Another set of interesting data can be found in Figure 2 above where the percentages of the valid ballots cast in the May 2005 elections is given for the three major opposition parties in each zones of the Southern region. There were more than twice as many valid ballots cast for the CUD (792,633) as there were for the UEDF/SEPDC (363,151). The CUD was strongest in Gurage zone, wining 10 of the 13 seats available by taking 56% of the valid ballots cast. The UEDF/SEPDC was strongest in Hadiya and Kembatta Tembaro zones, winning 12 of 16 seats available and taking 45% and 44% of the valid ballots cast in the two zones respectively. In zones out side of Hadiya, Kembatta Tembaro and Gurage zones, which were stronghold zones for the UEDF/SEPDC and the CUD, the CUD did significantly better than the UEDF/SEPDC, taking 21% of the valid ballots cast to UEDF/SEPDC's 8%. Of particular note was CUD's far better performance in Wolaita and Gamo Gofa zones where the CUD took 29% and 33% of the valid ballots cast compared to UEDF/SEPDC's 6% and 3% respectively.
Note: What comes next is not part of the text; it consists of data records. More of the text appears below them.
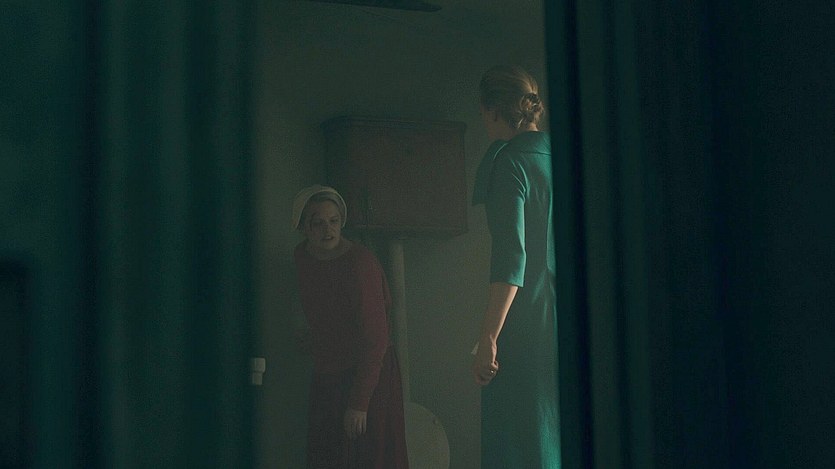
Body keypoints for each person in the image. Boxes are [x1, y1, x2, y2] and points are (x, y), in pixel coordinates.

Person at [470, 65, 560, 468]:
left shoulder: (510, 163)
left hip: (527, 322)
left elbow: (512, 258)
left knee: (522, 438)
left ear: (492, 109)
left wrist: (489, 336)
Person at [291, 184, 409, 469]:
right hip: (330, 371)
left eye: (333, 221)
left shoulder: (359, 264)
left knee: (368, 456)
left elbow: (376, 339)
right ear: (304, 227)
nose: (327, 230)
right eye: (318, 223)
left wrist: (359, 402)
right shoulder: (303, 258)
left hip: (369, 372)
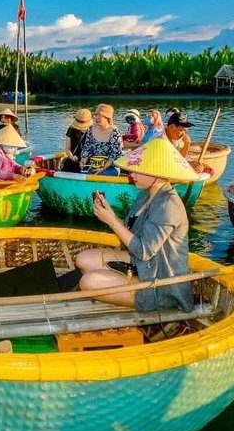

In Figure 2, it is interesting to note that the total valid ballots cast in Sidama zone (743,604) comprised 20% of the total valid ballots cast in the entire Southern region. This is almost the same as the next two vote rich zones combined (22%). The Sidama zone is the only major area in the South where a party that is based on a single ethnic identity, the Sidama Liberation Movement (SLM), did well by taking 19% of the valid ballots cast. If the elections were free and fair, there is no question that the SLM or other Sidama-based parties would have won most of the 19 seats available in Sidama zone. It is also worth noting that the CUD did well in Sidama, taking 17% of the valid ballots cast in this pivotal zone of the Southern region. The UEDF/SEPDC was not on the ballot in Sidama. It seems that it may have defered to the SLM in Sidama zone.

The election results from the Southern region offer us a lot more than just statistics; I believe it offers us a glimpse into the future of Ethiopian politics. There are two opposing voting trends that can be drawn from these election results. The first and obvious trend is that the CUD has become a party of choice among Southerners who would like to see an end to the ethnicization of politics. The second and less obvious trend is that ethnicity still is a powerful factor in Ethiopian politics as was clearly manifested by the strength the SLM exhibited in Sidama zone. The strong performances of the UEDF/SEPDC in Hadiya and Kembatta Tembaro zones and the dominance of the CUD in Gurage zone can be attributed to ethnic affiliations of the leaderships of the two parties. I believe ethnicity played a role in most of the constituencies where the opposition groups did well throught the country.

I am of the view that the results of the May 2005 elections gave a clear signal to the Ethiopian political class that ethnicity should not be the driving force of Ethiopian politics. However, I am also of the view that it would be utterly stupid for a political party to think that ethnicity does not matter in politics. It does, whether we like it or not! In the evolution of the Ethiopian nation state, we have a long ways to go before ethnicity can be considered a low priority issue as it needs to be. Until we arrive at such a time though, the trick for a successful political party will be to find a pragmatic way to address the aspirations and concerns of the various ethnic groups and balance that with ideas that address their common future. The prime testing ground for this balancing act will most likely be the Southern region.


* I do not believe that a single political party had won the majority of the seats in parliament. The "combined opposition" that I am referring to is the CUD, UEDF and OFDM. Obviously, the CUD did far better than its main rival from among the opposition, the UEDF. The UEDF that participated in the May 2005 election is no more. It has split, albeit unofficially, into two camps: a domestic-based group led by Beyene Petros and a Diaspora-based group that is anchored by the Ethiopian People Revolutionary Party (EPRP). Since the election the CUD has wisely transformed itself from a coalition to a unitary party. However, the imprisonment of its leaders presents the CUD with major challenges ahead.